Q: Why have you stayed at the same CRO/group for 25 years?

A: First and foremost, I have stayed because I work with fabulously dedicated and supportive individuals whose passion for oncology and new medicines and focus on keeping patients safe while assuring quality data is infectious. Because the company has created a dedicated oncology team, I’m able to work alongside a group of people like me, who are specialized in this therapeutic area.

Additionally, the company has grown over the years, providing tremendous opportunities for career advancement and the ability to take on new roles while still being focused on oncology, which is my passion. The evolution of the company through its growth has propelled best practices and attracted new, dedicated individuals to collaborate with, while keeping to core values. A recent advancement incorporates a commercial component which expands our ability to bring treatments to those who will benefit by working with companies to shorten the time from bench to bedside. Our goal continues to be providing more treatment choices for patients as expeditiously as we can.

During my time here, I have had the opportunity to work with large pharmaceutical companies with pipelines of drugs, as well as very small biotechs with a handful of employees and a potentially innovative compound; all with the goal of approving a new therapy. Every study and every company will have different levels of experience and requirements for support.

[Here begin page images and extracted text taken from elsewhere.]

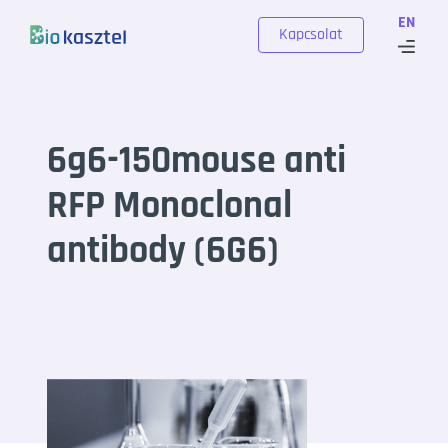
Skip to content
EN
Kapcsolat
6g6-150mouse anti
RFP Monoclonal
antibody (6G6)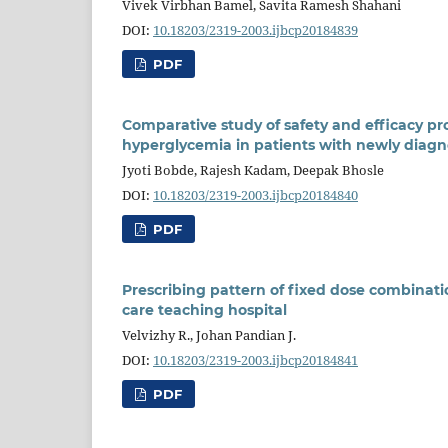
Vivek Virbhan Bamel, Savita Ramesh Shahani
DOI:
10.18203/2319-2003.ijbcp20184839
PDF
Comparative study of safety and efficacy pro
hyperglycemia in patients with newly diagno
Jyoti Bobde, Rajesh Kadam, Deepak Bhosle
DOI:
10.18203/2319-2003.ijbcp20184840
PDF
Prescribing pattern of fixed dose combination
care teaching hospital
Velvizhy R., Johan Pandian J.
DOI:
10.18203/2319-2003.ijbcp20184841
PDF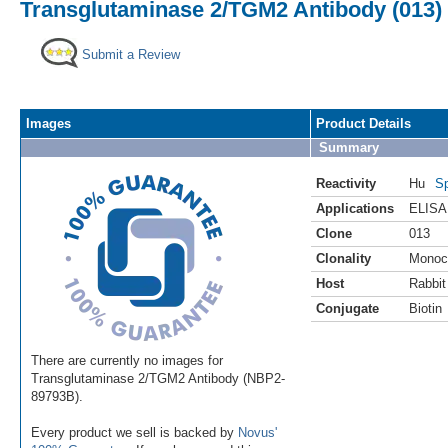
Transglutaminase 2/TGM2 Antibody (013) 
Submit a Review
Images
Product Details
Summary
Reactivity
Hu
Sp
Applications
ELISA
Clone
013
Clonality
Monoc
Host
Rabbit
Conjugate
Biotin
There are currently no images for
Transglutaminase 2/TGM2 Antibody (NBP2-
89793B).
Every product we sell is backed by
Novus'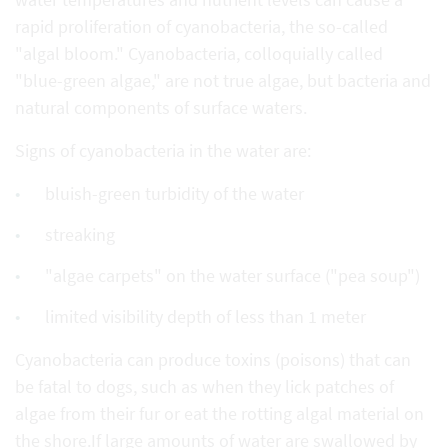
rapid proliferation of cyanobacteria, the so-called
"algal bloom." Cyanobacteria, colloquially called
"blue-green algae," are not true algae, but bacteria and
natural components of surface waters.
Signs of cyanobacteria in the water are:
bluish-green turbidity of the water
streaking
"algae carpets" on the water surface ("pea soup")
limited visibility depth of less than 1 meter
Cyanobacteria can produce toxins (poisons) that can
be fatal to dogs, such as when they lick patches of
algae from their fur or eat the rotting algal material on
the shore.If large amounts of water are swallowed by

There is also variety in the types of studies. From small Phase I to global Phase III studies, I have had the opportunity to work with team members from all over the world and travel globally. It is so interesting and empowering to visit new cultures and learn about the opportunities (and constraints) for oncology development in different countries.

I have worked, and continue to work, on initiatives for process improvement—some that allow a more complete and comprehensive review of patient data to look for trends that protect patient safety and others that provide comprehensive, yet streamlined, instructions for work processes. At this point in my career, I am still overseeing studies, but am also involved in our mentoring program. I have always tried to pass along my experience and same level of passion for this work that others have generously shared with me. The mentoring initiative is a wonderful program that recognizes talent and provides training to promote support staff or clinical research associates into project management…and beyond.

Q: Do you have any closing thoughts for readers who might be interested in following a similar career path?

A: If you want to make a difference, be challenged, and work with individuals dedicated to their work, oncology research is a great option. I have met amazingly brilliant people who work tirelessly through successes and failures to bring new treatments to the world. Originally, I had thought this was a temporary career move…but here I still am, 25-plus years later. I have no regrets, and if you decide oncology research is for you, I don’t believe you will regret it either; this is a challenging, but spectacular and innovative time for cancer therapeutics.